--- start of Reading text ---

# shotgun shells question



## hunter11 (Sep 7, 2011)

Why 2 3/4 inch 12 gage shells have more velocity than the 3 inch shells and are 2 3/4 inches have more speed than 3 inches? and what is main difference between these?


----------



## TEX-O-BOB (Sep 12, 2007)

hunter11 said:


> Why 2 3/4 inch 12 gage shells have more velocity than the 3 inch shells and are 2 3/4 inches have more speed than 3 inches? and what is main difference between these?


Simple. The three inch shells have a heavier shot cup. The heavier the charge, the slower the speed.

I load two different shells for my 20 ga gun. My sporting clays loads are a 7/8 oz load of 8 shot with about 17 grains of Universal Clays powder. The muzzle velocity of these loads is about 1175 fps. My hunting load by contrast is a heavier charge at 1 1/8 oz Of 6's being pushed along with 23 grains of Blue Dot powder. The muzzle velocity of these shells is the same as my sporting clays loads at around 1175 fps. It's a much heavier payload being pushed by almost a third more powder, but it goes the same speed because it weighs so much more. (I did this on purpose so I have the same lead with my sporting clays load as I do with my hunting load.) Take a magnum 2 3/4 inch 12 ga load of 1 /14 oz shot and they will probably be around 1250- 1300 fps. By contrast a magnum 3 inch 12 ga load with 1 7/8 oz of shot will only be going at around 1050. If you souped up the three inch load to go as fast at the 2 3/4 inch load you'd blow your gun up or blow your arm off...

--- end of Reading text ---
--- start of Listed entries ---

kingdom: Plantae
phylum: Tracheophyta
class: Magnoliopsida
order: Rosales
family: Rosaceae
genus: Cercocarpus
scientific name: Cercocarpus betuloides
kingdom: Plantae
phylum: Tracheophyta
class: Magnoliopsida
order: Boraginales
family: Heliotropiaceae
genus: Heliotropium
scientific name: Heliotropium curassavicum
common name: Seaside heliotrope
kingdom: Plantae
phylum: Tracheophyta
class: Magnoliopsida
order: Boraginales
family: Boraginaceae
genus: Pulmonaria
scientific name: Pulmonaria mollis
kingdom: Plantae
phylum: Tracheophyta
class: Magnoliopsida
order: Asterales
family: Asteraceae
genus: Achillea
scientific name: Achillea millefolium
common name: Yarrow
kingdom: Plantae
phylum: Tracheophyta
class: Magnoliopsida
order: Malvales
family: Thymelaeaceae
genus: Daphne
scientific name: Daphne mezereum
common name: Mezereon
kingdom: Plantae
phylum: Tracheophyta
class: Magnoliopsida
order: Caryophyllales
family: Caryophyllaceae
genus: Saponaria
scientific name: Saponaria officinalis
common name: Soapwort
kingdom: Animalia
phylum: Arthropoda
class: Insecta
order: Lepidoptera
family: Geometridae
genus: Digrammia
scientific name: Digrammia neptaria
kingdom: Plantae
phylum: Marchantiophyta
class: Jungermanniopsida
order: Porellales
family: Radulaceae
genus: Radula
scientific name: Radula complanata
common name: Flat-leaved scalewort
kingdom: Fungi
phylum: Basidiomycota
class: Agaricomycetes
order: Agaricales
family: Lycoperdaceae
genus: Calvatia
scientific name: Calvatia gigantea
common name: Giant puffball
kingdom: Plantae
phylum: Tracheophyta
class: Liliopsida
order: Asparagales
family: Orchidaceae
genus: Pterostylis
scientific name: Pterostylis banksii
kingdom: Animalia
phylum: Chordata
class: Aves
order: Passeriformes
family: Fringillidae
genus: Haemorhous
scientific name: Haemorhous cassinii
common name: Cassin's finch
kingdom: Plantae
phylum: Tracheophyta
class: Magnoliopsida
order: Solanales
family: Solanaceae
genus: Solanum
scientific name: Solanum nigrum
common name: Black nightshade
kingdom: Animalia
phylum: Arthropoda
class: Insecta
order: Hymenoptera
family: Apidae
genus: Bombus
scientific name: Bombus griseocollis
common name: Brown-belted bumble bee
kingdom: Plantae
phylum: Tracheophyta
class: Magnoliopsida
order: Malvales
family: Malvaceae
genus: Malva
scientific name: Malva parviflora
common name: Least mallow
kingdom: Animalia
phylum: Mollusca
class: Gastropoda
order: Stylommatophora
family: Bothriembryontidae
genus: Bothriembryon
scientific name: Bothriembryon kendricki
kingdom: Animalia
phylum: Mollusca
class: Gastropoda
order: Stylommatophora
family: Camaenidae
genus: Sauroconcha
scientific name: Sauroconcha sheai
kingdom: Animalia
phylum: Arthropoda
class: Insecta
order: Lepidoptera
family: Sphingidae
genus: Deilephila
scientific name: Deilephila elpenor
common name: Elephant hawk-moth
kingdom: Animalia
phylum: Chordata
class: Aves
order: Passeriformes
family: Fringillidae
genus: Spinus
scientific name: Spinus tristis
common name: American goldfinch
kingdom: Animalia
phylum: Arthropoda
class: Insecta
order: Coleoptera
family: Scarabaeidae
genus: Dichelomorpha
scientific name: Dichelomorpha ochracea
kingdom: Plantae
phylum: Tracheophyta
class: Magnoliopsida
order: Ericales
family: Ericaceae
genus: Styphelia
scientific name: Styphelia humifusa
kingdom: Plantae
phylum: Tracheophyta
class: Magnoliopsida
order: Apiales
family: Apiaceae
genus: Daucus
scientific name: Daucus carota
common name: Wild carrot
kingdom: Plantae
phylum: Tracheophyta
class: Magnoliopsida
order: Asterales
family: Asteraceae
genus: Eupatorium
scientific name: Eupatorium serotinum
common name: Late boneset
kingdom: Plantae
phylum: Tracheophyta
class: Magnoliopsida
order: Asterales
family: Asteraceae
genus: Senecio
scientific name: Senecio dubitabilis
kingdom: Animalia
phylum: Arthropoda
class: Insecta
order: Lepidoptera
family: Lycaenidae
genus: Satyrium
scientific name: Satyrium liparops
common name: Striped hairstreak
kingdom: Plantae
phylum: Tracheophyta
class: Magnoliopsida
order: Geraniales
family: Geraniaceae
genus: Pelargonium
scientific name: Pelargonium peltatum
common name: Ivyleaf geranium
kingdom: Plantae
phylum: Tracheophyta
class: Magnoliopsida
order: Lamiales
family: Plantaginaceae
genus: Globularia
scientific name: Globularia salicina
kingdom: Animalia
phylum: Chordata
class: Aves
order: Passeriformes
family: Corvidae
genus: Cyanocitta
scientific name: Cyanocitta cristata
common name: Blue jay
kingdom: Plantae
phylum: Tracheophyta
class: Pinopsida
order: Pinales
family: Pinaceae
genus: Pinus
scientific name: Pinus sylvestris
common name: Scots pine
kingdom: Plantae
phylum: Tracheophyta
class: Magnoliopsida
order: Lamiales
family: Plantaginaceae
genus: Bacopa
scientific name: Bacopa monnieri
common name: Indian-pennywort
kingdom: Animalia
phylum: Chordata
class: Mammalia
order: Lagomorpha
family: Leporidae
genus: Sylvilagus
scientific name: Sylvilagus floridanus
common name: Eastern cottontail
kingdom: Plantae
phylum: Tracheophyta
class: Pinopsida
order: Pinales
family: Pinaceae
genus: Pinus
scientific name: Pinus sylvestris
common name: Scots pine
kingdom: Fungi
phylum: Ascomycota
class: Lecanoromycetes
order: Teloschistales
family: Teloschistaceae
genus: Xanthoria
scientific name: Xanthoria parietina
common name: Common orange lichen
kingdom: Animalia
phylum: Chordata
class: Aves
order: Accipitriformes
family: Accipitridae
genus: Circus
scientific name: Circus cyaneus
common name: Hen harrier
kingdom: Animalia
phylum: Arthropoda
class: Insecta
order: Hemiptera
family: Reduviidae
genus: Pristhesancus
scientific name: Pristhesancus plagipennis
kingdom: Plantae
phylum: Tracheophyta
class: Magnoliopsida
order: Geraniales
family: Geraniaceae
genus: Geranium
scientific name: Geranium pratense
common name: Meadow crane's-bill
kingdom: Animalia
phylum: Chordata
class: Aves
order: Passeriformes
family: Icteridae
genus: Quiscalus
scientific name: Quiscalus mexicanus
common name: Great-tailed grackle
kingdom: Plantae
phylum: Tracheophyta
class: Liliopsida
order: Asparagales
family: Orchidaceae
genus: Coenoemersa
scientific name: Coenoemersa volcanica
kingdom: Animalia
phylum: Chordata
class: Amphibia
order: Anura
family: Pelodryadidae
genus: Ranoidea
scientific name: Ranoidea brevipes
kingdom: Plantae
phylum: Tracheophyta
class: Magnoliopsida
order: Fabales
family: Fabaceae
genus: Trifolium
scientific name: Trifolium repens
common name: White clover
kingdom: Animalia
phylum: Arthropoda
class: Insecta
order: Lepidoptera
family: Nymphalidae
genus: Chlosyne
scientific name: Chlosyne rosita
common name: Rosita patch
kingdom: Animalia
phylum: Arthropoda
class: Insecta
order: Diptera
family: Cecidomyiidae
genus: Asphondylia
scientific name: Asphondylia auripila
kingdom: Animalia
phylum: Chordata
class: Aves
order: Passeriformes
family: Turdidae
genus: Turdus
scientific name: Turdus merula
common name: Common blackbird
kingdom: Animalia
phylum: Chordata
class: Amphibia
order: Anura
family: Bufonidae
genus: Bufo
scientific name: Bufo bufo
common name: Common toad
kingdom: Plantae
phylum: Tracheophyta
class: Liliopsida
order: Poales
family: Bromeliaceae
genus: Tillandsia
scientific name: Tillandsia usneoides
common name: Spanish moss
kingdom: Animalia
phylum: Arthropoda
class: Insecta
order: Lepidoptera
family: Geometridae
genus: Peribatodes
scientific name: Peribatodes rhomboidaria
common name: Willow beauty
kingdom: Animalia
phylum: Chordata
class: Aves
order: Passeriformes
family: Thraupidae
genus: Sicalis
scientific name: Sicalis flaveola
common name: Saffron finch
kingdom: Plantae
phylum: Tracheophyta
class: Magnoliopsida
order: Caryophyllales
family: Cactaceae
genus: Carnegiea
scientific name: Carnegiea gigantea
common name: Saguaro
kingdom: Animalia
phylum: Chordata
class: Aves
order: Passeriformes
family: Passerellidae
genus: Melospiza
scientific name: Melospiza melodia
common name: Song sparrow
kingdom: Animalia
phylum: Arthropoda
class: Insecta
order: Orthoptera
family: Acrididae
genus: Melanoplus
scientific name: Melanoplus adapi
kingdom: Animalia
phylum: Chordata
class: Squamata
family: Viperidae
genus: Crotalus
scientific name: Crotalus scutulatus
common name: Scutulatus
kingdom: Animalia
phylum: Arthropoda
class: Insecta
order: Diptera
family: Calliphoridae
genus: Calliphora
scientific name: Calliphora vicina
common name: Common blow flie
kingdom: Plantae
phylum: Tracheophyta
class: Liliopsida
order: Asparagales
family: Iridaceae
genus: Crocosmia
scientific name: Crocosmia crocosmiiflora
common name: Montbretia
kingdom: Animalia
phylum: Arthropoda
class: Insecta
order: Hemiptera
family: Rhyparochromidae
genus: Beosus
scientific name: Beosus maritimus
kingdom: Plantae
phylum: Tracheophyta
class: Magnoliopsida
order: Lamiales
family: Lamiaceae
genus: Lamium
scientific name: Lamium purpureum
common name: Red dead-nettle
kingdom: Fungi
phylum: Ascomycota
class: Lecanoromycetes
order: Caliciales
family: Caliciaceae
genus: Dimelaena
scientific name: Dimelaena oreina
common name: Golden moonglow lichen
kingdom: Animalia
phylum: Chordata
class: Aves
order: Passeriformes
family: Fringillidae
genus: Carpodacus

--- end of Listed entries ---

▶ Given problem 1
What muzzle velocities does the shotgun shell thread give? List each one with the load it belongs to.
▶ Given problem 2
Would you transcribe the shotgun shell thread from "## hunter11 (Sep" up to and including "(Sep 12, 2007)"?
The records are separate material, apart from the shotgun shell thread.

▶ Result 1
- About 1175 fps: the 20 ga sporting clays load (7/8 oz of 8 shot, about 17 grains of Universal Clays powder)
- Around 1175 fps: the 20 ga hunting load (1 1/8 oz of 6's, 23 grains of Blue Dot powder)
- Around 1250-1300 fps: a magnum 2 3/4 inch 12 ga load
- Around 1050: a magnum 3 inch 12 ga load with 1 7/8 oz of shot

▶ Result 2
## hunter11 (Sep 7, 2011)

Why 2 3/4 inch 12 gage shells have more velocity than the 3 inch shells and are 2 3/4 inches have more speed than 3 inches? and what is main difference between these?


----------



## TEX-O-BOB (Sep 12, 2007)